3.4. Par conséquent, la Grande Chambre est d’avis que toute personne qui, se fiant au texte de l’Accord, avait volontairement déposé des documents destinés à l’OEB à l’Office allemand des brevets à Berlin, était en droit d’attendre que ces documents soient traités par l’OEB comme s’ils avaient directement été reçus par lui à la date à laquelle ils avaient été reçus à l’Office allemand des brevets. Ceci est dans la logique de l’Accord tel qu’il a été publié au Journal officiel.

3.5. Etant donné ce qui précède, il n’est pas nécessaire d’examiner séparément la question (iii).

DISPOSITIF

Par ces motifs, il est statué comme suit :

Les réponses apportées aux questions de droit soumises à la Grande Chambre sont les suivantes :

(i) Dans la mesure où l’Accord administratif du 29 juin 1981 entre le Président de l’OEB et le Président de l’Office allemand des brevets comporte des dispositions régissant le traitement de documents qui sont destinés à l’OEB mais sont reçus à l’Office allemand des brevets à Berlin, le Président de l’OEB n’avait pas lui-même le pouvoir de conclure un tel accord pour le compte de l’OEB, et ce pendant toute la période qui a précédé l’ouverture le 1er juillet 1989 d’un bureau de réception à l’agence de Berlin de l’OEB.

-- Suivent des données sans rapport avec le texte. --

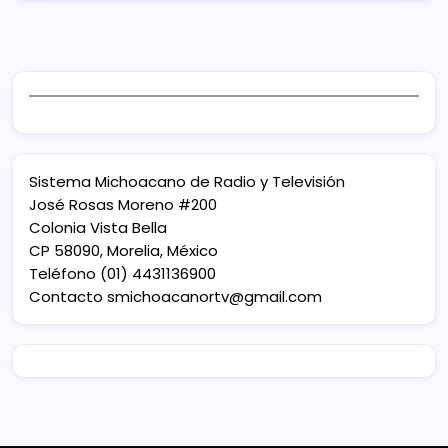
Sistema Michoacano de Radio y Televisión
José Rosas Moreno #200
Colonia Vista Bella
CP 58090, Morelia, México
Teléfono (01) 4431136900
Contacto
smichoacanortv@gmail.com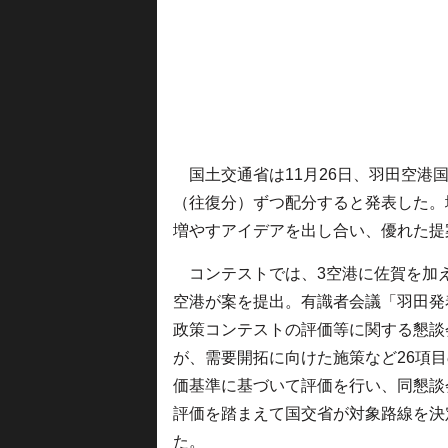
国土交通省は11月26日、羽田空港国
（往復分）ずつ配分すると発表した。
増やすアイデアを出し合い、優れた提
コンテストでは、3空港に佐賀を加え
空港が案を提出。有識者会議「羽田発
政策コンテストの評価等に関する懇談
が、需要開拓に向けた施策など26項
価基準に基づいて評価を行い、同懇談
評価を踏まえて国交省が対象路線を決
た。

(ii) En application du principe de la protection de la bonne foi et de la confiance légitime des usagers de l’OEB, si à un moment quelconque entre la publication de l’Accord au Journal officiel et le 1er juillet 1989, une personne a déposé à l’Office allemand des brevets à Berlin (autrement que par les soins d’un messager) des documents destinés à l’OEB, l’OEB était tenu de traiter ces documents comme s’ils lui étaient parvenus à la date à laquelle ils ont été reçus par l’Office allemand des brevets à Berlin.